## Description of the task
Down to the last line, restate the records word for word, but not the pictures.

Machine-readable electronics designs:
□ □ □ □ □
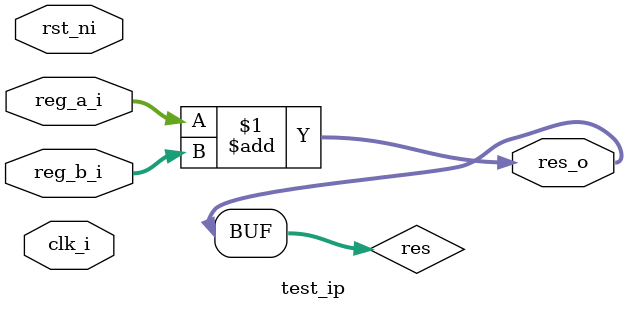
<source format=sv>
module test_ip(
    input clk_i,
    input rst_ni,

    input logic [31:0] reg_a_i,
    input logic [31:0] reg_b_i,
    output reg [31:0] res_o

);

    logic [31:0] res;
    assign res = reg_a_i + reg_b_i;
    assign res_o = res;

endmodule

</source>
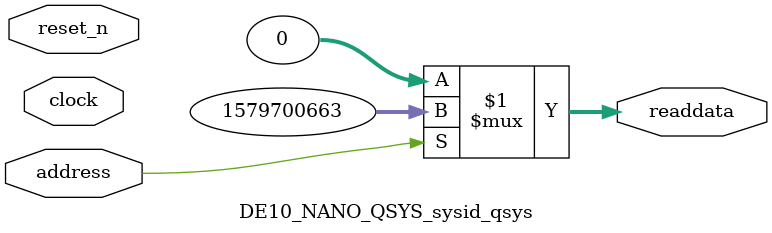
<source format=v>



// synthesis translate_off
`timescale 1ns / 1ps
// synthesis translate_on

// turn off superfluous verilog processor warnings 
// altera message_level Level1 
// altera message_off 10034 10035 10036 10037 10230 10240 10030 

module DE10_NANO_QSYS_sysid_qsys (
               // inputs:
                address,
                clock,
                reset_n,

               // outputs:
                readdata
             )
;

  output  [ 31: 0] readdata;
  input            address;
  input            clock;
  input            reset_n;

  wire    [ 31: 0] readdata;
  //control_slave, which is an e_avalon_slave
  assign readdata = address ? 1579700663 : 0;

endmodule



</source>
□ □ □ □ □
## Written reply
<source format=sv>
module test_ip(
    input clk_i,
    input rst_ni,

    input logic [31:0] reg_a_i,
    input logic [31:0] reg_b_i,
    output reg [31:0] res_o

);

    logic [31:0] res;
    assign res = reg_a_i + reg_b_i;
    assign res_o = res;

endmodule

</source>
<source format=v>



// synthesis translate_off
`timescale 1ns / 1ps
// synthesis translate_on

// turn off superfluous verilog processor warnings 
// altera message_level Level1 
// altera message_off 10034 10035 10036 10037 10230 10240 10030 

module DE10_NANO_QSYS_sysid_qsys (
               // inputs:
                address,
                clock,
                reset_n,

               // outputs:
                readdata
             )
;

  output  [ 31: 0] readdata;
  input            address;
  input            clock;
  input            reset_n;

  wire    [ 31: 0] readdata;
  //control_slave, which is an e_avalon_slave
  assign readdata = address ? 1579700663 : 0;

endmodule



</source>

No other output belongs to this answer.